The following year, he was named Chinkoku daimyôjin, or "Great Deity of the Pacified Land," by Shinto priests of the Yoshida Shinto family. A wooden image of his deified self was created, and Sadanobu made regular offerings and worship to the image for years afterward. He also developed his own personal religious or philosophical path, which he referred to as Shinbu, combining Shinto and the path of the warrior.[2]

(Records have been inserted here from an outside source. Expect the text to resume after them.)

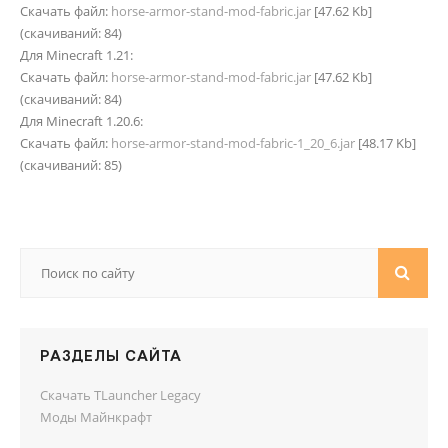
Скачать файл:
horse-armor-stand-mod-fabric.jar
[47.62 Kb]
(cкачиваний: 84)
Для Minecraft 1.21:
Скачать файл:
horse-armor-stand-mod-fabric.jar
[47.62 Kb]
(cкачиваний: 84)
Для Minecraft 1.20.6:
Скачать файл:
horse-armor-stand-mod-fabric-1_20_6.jar
[48.17 Kb]
(cкачиваний: 85)
РАЗДЕЛЫ САЙТА
Скачать TLauncher Legacy
Моды Майнкрафт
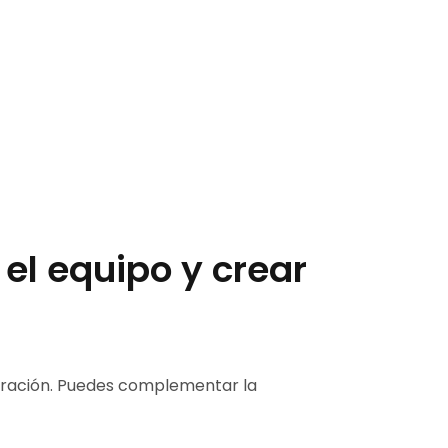
el equipo y crear
peración. Puedes complementar la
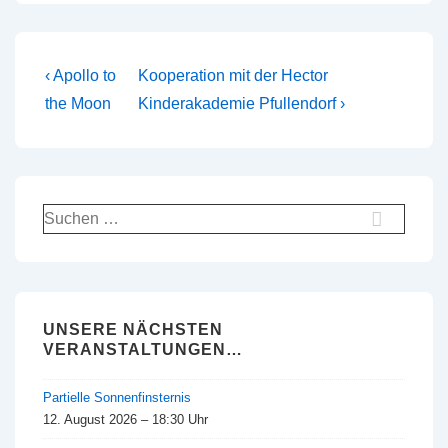
Beitragsnavigation
Vorheriger
Nächster
‹ Apollo to
Kooperation mit der Hector
Beitrag
Beitrag
the Moon
Kinderakademie Pfullendorf ›
ist
ist
Suchen
nach:
UNSERE NÄCHSTEN
VERANSTALTUNGEN…
Partielle Sonnenfinsternis
12. August 2026 – 18:30 Uhr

Sadanobu also conducted a personal tour of the Izu and Miura peninsulas, as part of efforts to coordinate the defense of the areas surrounding Edo. However, upon his return to the city in 1793/7, he was informed that he had been relieved of his duties and was forced to step down from the rôjû council. He was then promoted to an honorary but far less influential position in the Tamari no ma. It was standard for top officials to periodically submit notice of their resignation to the shogun, so that the shogun's refusal of the request could be seen as re-affirming them in their position; at this time, Sadanobu's notice of resignation, normally just a formality, was actually accepted. Historian Mitani Hiroshi suggests possible reasons for his dismissal included his frequent unilateral action without consulting the young Shogun Tokugawa Ienari's regents[8], or the excessively ambitious scope of his plans for Edo's coastal defenses. Responsibility for foreign policy and coastal defenses was then given over to wakadoshiyori Hotta Masaatsu and kattegakari rôjû Toda Ujinori.[9]

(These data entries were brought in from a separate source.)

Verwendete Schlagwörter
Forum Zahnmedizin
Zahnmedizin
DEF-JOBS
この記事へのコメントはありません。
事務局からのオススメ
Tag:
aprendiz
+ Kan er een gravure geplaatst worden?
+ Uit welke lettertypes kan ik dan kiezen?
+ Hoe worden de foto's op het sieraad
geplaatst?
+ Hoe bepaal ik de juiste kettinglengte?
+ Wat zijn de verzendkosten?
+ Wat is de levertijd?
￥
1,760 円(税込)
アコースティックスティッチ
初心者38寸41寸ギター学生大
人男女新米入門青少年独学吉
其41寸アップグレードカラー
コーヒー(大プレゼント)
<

Following his death in 1829, Sadanobu was buried at Reigan-ji, a temple near the Shirakawa han mansion.

Legacy

John Whitney Hall lays the blame for Japan's economic and military weakness in the 19th century at the feet of Sadanobu, arguing that if Tanuma had not been ousted from office, and had been allowed to continue his line of economic plans, Japan might have moved even earlier, and more independently, towards industrialization.[10] Robert Hellyer counters, however, that Sadanobu did not in fact reverse or dismantle the systems Tanuma put in place, and suggests that Sadanobu's own policies might be seen as streamlining Japan's foreign relations. In the 1780s-1790s, Sadanobu imposed the significant reduction of Dutch East India Company missions, and engaged in negotiations with Tsushima han & the Joseon Court which ultimately resulted in the near abolition of Korean embassies to Edo entirely, two steps which brought significant financial savings to the shogunate.[11]

References

  • Plaques on-site at Sadanobu's grave.
  1. Luke Roberts, Mercantilism in a Japanese Domain: The Merchant Origins of Economic Nationalism in 18th-Century Tosa, Cambridge University Press (1998), 161.
  2. 2.0 2.1 Evelyn Rawski, Early Modern China and Northeast Asia: Cross-Border Perspectives, Cambridge University Press (2015), 122.
  3. Hellyer, 108.
  4. Mitani Hiroshi, David Noble (trans.), Escape from Impasse, International House of Japan (2006), 7.
  5. Hellyer, 108.
  6. Hellyer, 110.
  7. Mitani, 11.
  8. Ienari's father Hitotsubashi Harusada, along with the daimyô of Owari han Tokugawa Munechika and of Mito han Tokugawa Harumori.
  9. Mitani, 11-12.
  10. Robert Hellyer, Defining Engagement, Harvard University Press (2009), 103, citing Hall, Tanuma Okitsugu (1719-1788): Forerunner of Modern Japan, Harvard University Press (1955), 57-60, 86.
  11. Hellyer, 103-106.

See Also

  • Timon Screech, The Shogun's Painted Culture: Fear and Creativity in the Japanese States, 1760-1829, Reaktion Books, 2000.